Australia’s dollar has tumbled 13 percent in the past three months, the worst performer among 31 major currencies, and touched the lowest since September 2010 on July 3. The declines offset a drop in the nation’s terms of trade amid China’s weakening demand for commodities, which may curb Australian economic growth and the government’s revenue.
“There are challenges for the Australian economy,” Bowen said. “The terms of trade have fallen since the budget. Against that the Australian dollar has come down, so there’s a countervailing impact.”
The Aussie bought 90.67 U.S. cents at the close in New York on July 5, down from its 2013 peak of $1.0599 in January. The currency has fallen in response to a deterioration in China’s outlook, and as U.S. policy makers signal they may reduce stimulus.
The currency held above $1 from mid-June last year to May 10, the longest stretch above parity with the U.S. dollar since the Aussie was freely floated in 1983.
There are early signs the currency’s decline may be assisting a recovery in parts of the economy, Bowen said, citing the Australian Industry Group’s performance of manufacturing index for June, which rose to the highest since February 2012. The gauge remained less than 50, indicating the industry is contracting.
“It’s an early good sign for manufacturing,” he said. “That’s good for confidence.”

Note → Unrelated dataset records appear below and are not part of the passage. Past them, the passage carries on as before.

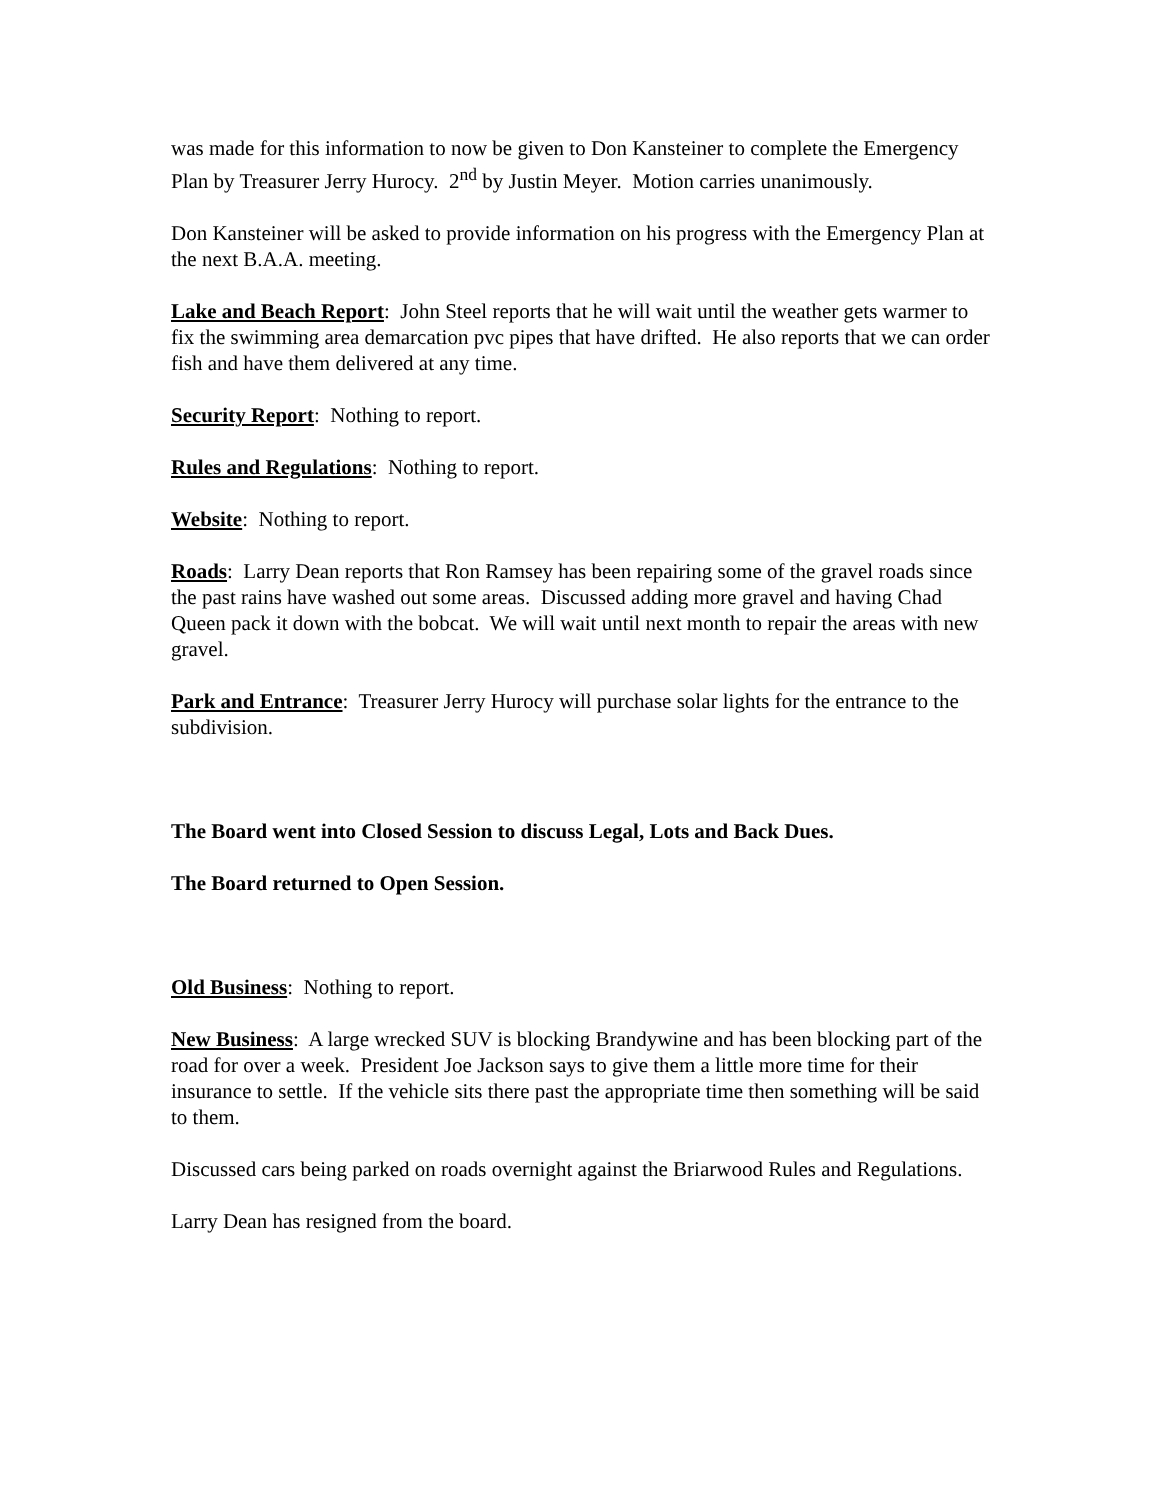was made for this information to now be given to Don Kansteiner to complete the Emergency Plan by Treasurer Jerry Hurocy. 2<sup>nd</sup> by Justin Meyer. Motion carries unanimously.
Don Kansteiner will be asked to provide information on his progress with the Emergency Plan at the next B.A.A. meeting.
Lake and Beach Report: John Steel reports that he will wait until the weather gets warmer to fix the swimming area demarcation pvc pipes that have drifted. He also reports that we can order fish and have them delivered at any time.
Security Report: Nothing to report.
Rules and Regulations: Nothing to report.
Website: Nothing to report.
Roads: Larry Dean reports that Ron Ramsey has been repairing some of the gravel roads since the past rains have washed out some areas. Discussed adding more gravel and having Chad Queen pack it down with the bobcat. We will wait until next month to repair the areas with new gravel.
Park and Entrance: Treasurer Jerry Hurocy will purchase solar lights for the entrance to the subdivision.
The Board went into Closed Session to discuss Legal, Lots and Back Dues.
The Board returned to Open Session.
Old Business: Nothing to report.
New Business: A large wrecked SUV is blocking Brandywine and has been blocking part of the road for over a week. President Joe Jackson says to give them a little more time for their insurance to settle. If the vehicle sits there past the appropriate time then something will be said to them.
Discussed cars being parked on roads overnight against the Briarwood Rules and Regulations.
Larry Dean has resigned from the board.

Manufacturing and the services industries need to attract investment and “soak up” employment as the Australian economy undergoes a transition from an investment boom in mining, Bowen said. The Reserve Bank of Australia has cut its benchmark interest rate to a record-low 2.75 percent to assist the shift toward employment-intensive industries.
The nation’s jobless rate rose to 5.5 percent in May from 5.2 percent a year earlier, and the government forecasts it will reach 5.75 percent by June 2014. Ford Motor Co. announced May 23 it would end production in the country after nine decades, with the loss of 1,200 jobs.

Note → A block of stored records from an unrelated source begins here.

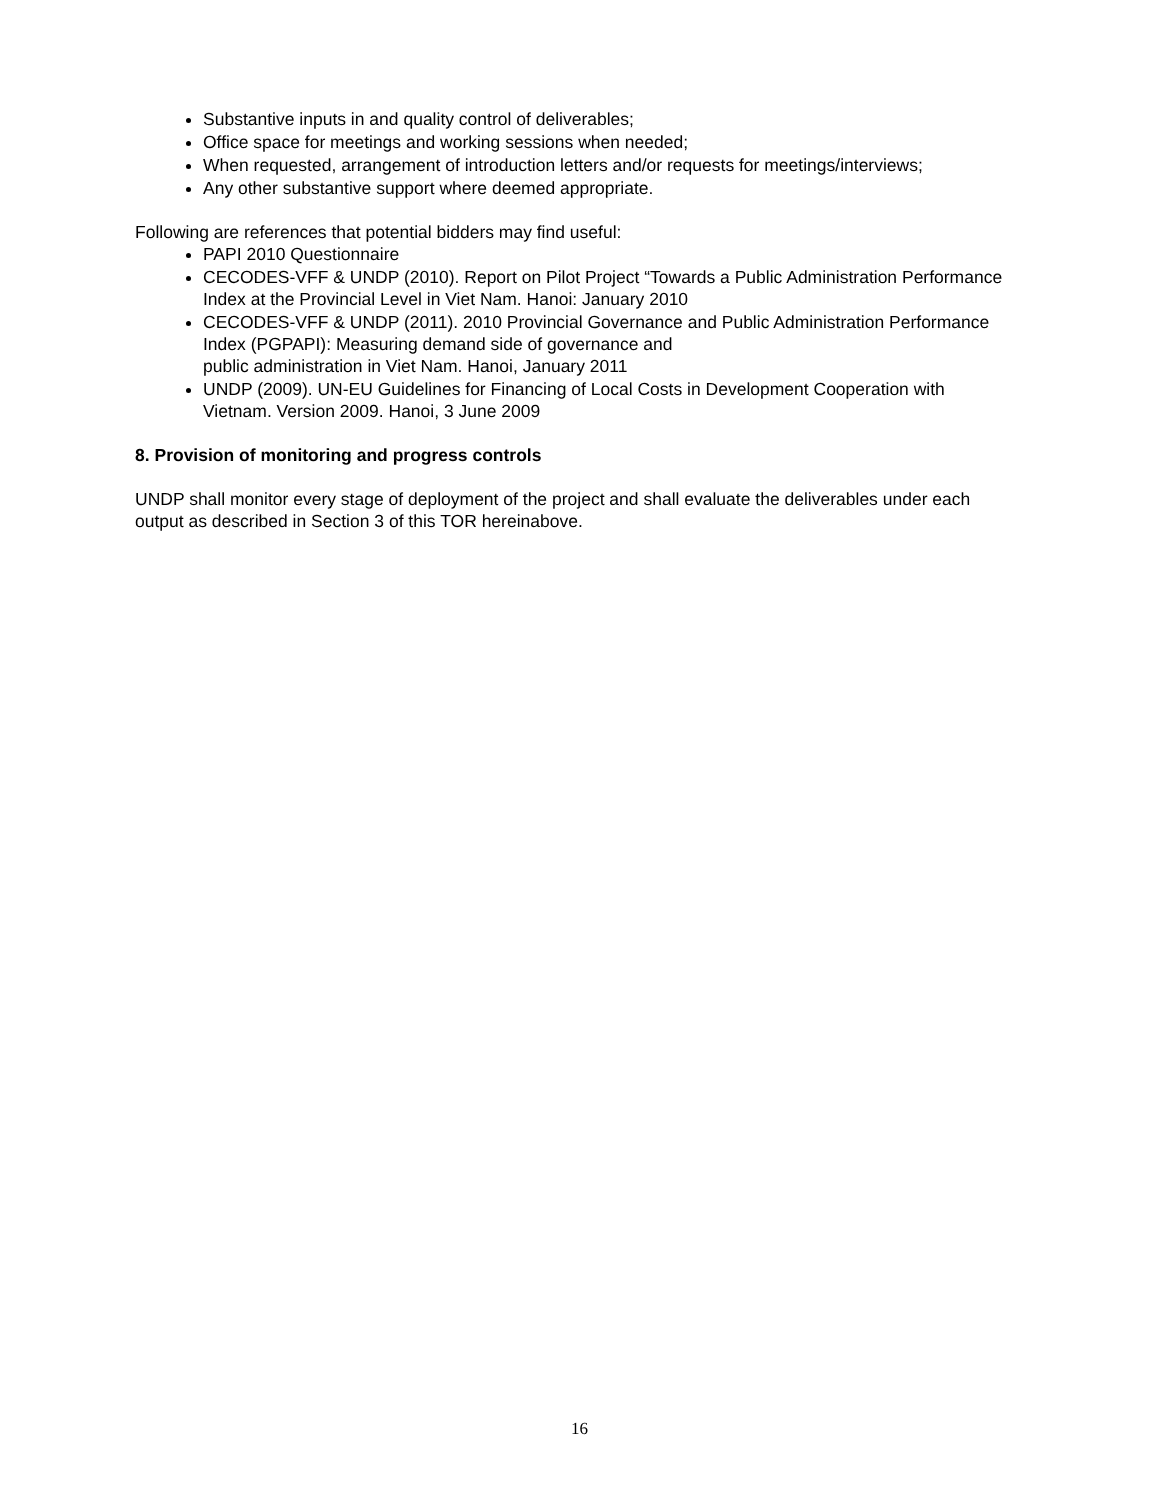Substantive inputs in and quality control of deliverables;
Office space for meetings and working sessions when needed;
When requested, arrangement of introduction letters and/or requests for meetings/interviews;
Any other substantive support where deemed appropriate.
Following are references that potential bidders may find useful:
PAPI 2010 Questionnaire
CECODES-VFF & UNDP (2010). Report on Pilot Project “Towards a Public Administration Performance Index at the Provincial Level in Viet Nam. Hanoi: January 2010
CECODES-VFF & UNDP (2011). 2010 Provincial Governance and Public Administration Performance Index (PGPAPI): Measuring demand side of governance and
public administration in Viet Nam. Hanoi, January 2011
UNDP (2009). UN-EU Guidelines for Financing of Local Costs in Development Cooperation with Vietnam. Version 2009. Hanoi, 3 June 2009
8. Provision of monitoring and progress controls
UNDP shall monitor every stage of deployment of the project and shall evaluate the deliverables under each output as described in Section 3 of this TOR hereinabove.
16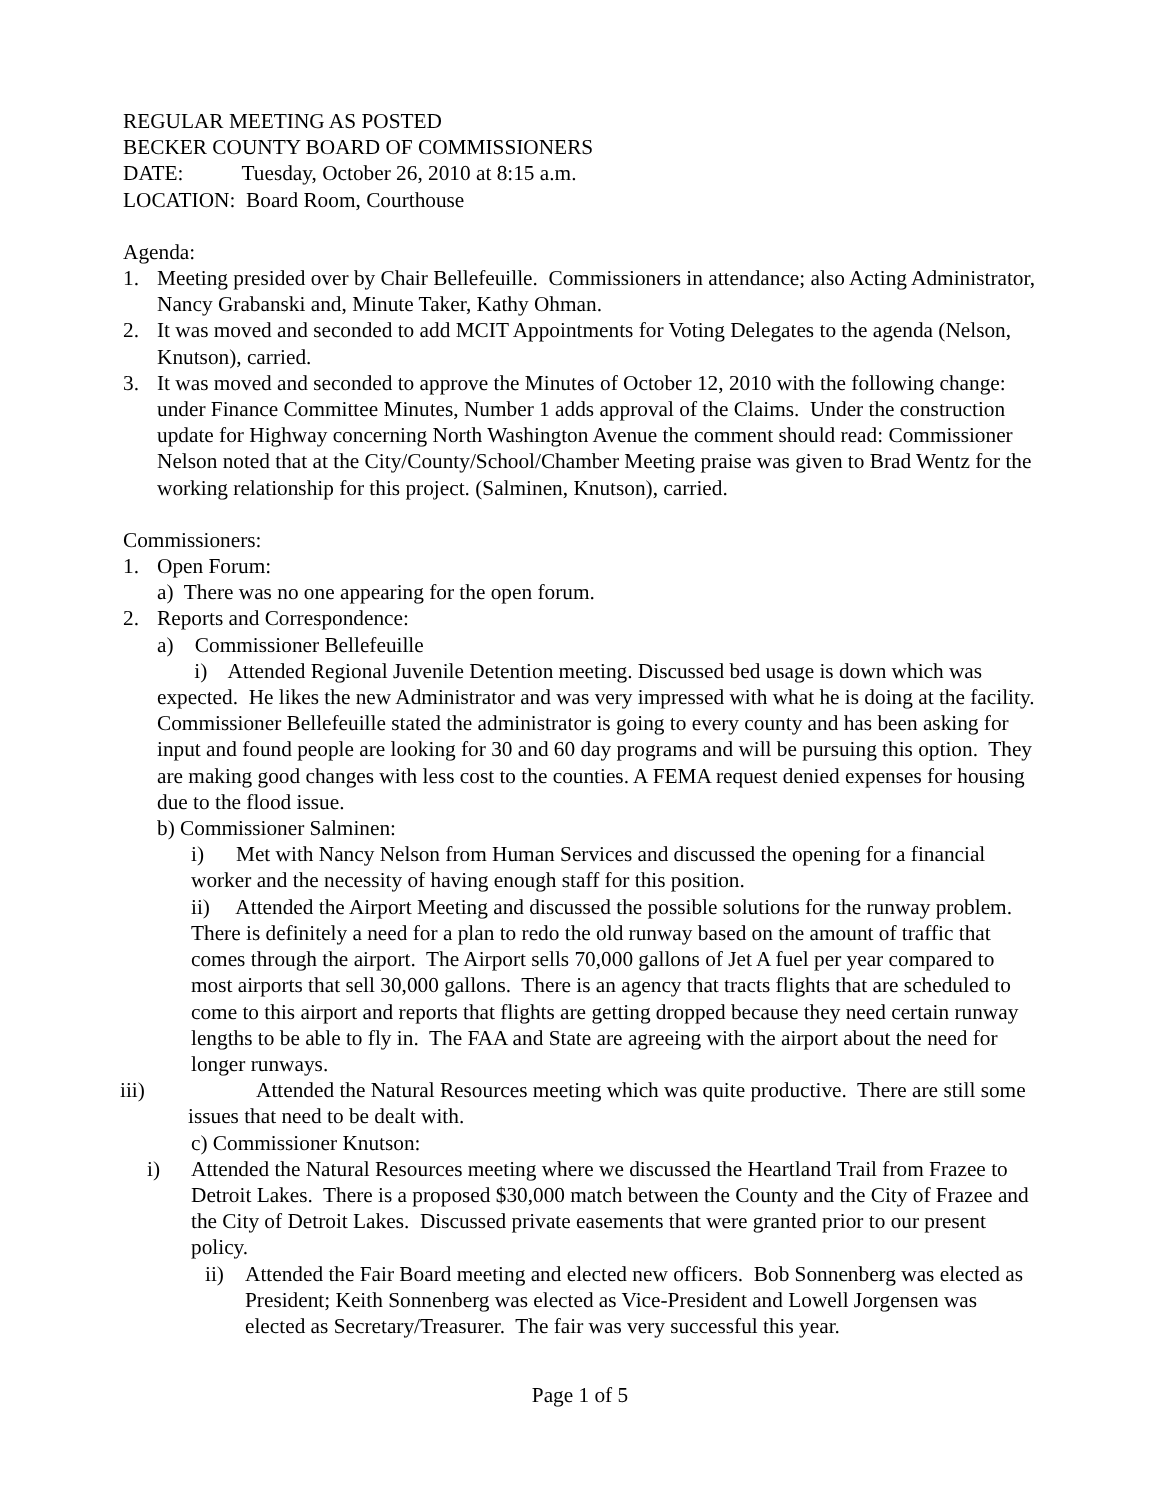REGULAR MEETING AS POSTED
BECKER COUNTY BOARD OF COMMISSIONERS
DATE: Tuesday, October 26, 2010 at 8:15 a.m.
LOCATION: Board Room, Courthouse
Agenda:
1. Meeting presided over by Chair Bellefeuille. Commissioners in attendance; also Acting Administrator, Nancy Grabanski and, Minute Taker, Kathy Ohman.
2. It was moved and seconded to add MCIT Appointments for Voting Delegates to the agenda (Nelson, Knutson), carried.
3. It was moved and seconded to approve the Minutes of October 12, 2010 with the following change: under Finance Committee Minutes, Number 1 adds approval of the Claims. Under the construction update for Highway concerning North Washington Avenue the comment should read: Commissioner Nelson noted that at the City/County/School/Chamber Meeting praise was given to Brad Wentz for the working relationship for this project. (Salminen, Knutson), carried.
Commissioners:
1. Open Forum:
a) There was no one appearing for the open forum.
2. Reports and Correspondence:
a) Commissioner Bellefeuille
i) Attended Regional Juvenile Detention meeting. Discussed bed usage is down which was expected. He likes the new Administrator and was very impressed with what he is doing at the facility. Commissioner Bellefeuille stated the administrator is going to every county and has been asking for input and found people are looking for 30 and 60 day programs and will be pursuing this option. They are making good changes with less cost to the counties. A FEMA request denied expenses for housing due to the flood issue.
b) Commissioner Salminen:
i) Met with Nancy Nelson from Human Services and discussed the opening for a financial worker and the necessity of having enough staff for this position.
ii) Attended the Airport Meeting and discussed the possible solutions for the runway problem. There is definitely a need for a plan to redo the old runway based on the amount of traffic that comes through the airport. The Airport sells 70,000 gallons of Jet A fuel per year compared to most airports that sell 30,000 gallons. There is an agency that tracts flights that are scheduled to come to this airport and reports that flights are getting dropped because they need certain runway lengths to be able to fly in. The FAA and State are agreeing with the airport about the need for longer runways.
iii) Attended the Natural Resources meeting which was quite productive. There are still some issues that need to be dealt with.
c) Commissioner Knutson:
i) Attended the Natural Resources meeting where we discussed the Heartland Trail from Frazee to Detroit Lakes. There is a proposed $30,000 match between the County and the City of Frazee and the City of Detroit Lakes. Discussed private easements that were granted prior to our present policy.
ii) Attended the Fair Board meeting and elected new officers. Bob Sonnenberg was elected as President; Keith Sonnenberg was elected as Vice-President and Lowell Jorgensen was elected as Secretary/Treasurer. The fair was very successful this year.
Page 1 of 5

“Unemployment with a 5 in front of it is still very good compared to the rest of the world,” Bowen said.
Iron ore prices have dropped 23 percent from a 16-month high in February on concern that expansion in China is faltering. Falling commodity values will damp nominal economic growth and government revenues, Bowen said. Still, he is maintaining the spending plans outlined in Swan’s May budget, which forecast an end to deficits in 2015-16.

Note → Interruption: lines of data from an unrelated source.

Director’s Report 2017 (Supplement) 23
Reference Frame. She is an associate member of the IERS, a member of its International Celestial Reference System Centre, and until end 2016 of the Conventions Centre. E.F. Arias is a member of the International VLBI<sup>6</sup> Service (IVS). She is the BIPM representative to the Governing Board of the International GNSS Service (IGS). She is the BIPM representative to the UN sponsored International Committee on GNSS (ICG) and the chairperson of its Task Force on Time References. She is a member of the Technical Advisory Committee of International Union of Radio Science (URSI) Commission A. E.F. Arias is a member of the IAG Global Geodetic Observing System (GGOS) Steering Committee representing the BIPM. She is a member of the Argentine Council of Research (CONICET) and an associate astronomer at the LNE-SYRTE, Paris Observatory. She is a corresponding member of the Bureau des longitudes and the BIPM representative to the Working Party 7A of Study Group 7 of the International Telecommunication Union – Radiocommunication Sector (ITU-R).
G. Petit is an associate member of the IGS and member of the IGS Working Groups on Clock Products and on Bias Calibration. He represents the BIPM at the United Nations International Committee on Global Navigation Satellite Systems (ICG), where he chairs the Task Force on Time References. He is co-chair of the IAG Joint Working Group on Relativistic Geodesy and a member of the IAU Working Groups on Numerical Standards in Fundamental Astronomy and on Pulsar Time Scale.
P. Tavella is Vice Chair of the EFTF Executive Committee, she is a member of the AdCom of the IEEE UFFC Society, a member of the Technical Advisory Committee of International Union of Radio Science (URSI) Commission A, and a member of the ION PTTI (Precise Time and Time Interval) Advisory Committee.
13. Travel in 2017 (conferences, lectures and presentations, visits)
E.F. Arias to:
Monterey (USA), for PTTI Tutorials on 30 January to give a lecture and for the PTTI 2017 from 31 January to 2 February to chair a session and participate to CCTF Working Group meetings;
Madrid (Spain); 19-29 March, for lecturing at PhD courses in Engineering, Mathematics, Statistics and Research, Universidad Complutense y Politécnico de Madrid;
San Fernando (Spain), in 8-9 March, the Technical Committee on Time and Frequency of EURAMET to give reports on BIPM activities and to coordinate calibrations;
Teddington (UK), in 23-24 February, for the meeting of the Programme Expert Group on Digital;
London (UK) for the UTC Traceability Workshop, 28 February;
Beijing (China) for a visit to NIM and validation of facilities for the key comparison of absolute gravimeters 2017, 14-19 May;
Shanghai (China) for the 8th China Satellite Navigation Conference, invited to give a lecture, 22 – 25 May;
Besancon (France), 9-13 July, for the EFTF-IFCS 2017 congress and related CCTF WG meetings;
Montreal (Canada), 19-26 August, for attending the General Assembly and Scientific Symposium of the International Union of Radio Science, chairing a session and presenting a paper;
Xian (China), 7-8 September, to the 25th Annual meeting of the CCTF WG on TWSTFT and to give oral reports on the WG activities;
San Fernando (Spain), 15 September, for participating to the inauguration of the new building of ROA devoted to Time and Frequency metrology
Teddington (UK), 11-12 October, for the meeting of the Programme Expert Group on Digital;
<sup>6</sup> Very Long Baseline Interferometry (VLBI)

“That remains our fiscal strategy,” he said. “The appropriate macro settings are the current macro settings” and attempting to return to surplus any earlier “would be a judo chop to the economy,” he said.
The government in late December abandoned a pledge to return the budget to surplus last financial year and in May projected a deficit of A$18 billion in the 12 months ending June 30, 2014.
Bowen declined to comment on any specific policy adjustments the reshaped government may unveil ahead of a general election later this year. He ruled out any increase in sales tax and said the government faces “constrained fiscal circumstances” that may limit other initiatives such as boosting the performance of small businesses.
Bowen, 40, was a key backer of Rudd, who ousted Julia Gillard as Labor leader last month after a caucus vote. Elected to parliament in 2004, he became Australia’s youngest Cabinet minister in 2009 when he was appointed by Rudd at age 36. He resigned in March this year after Gillard called a leadership ballot that she won uncontested. He had supported Rudd in an unsuccessful challenge against Gillard in 2012.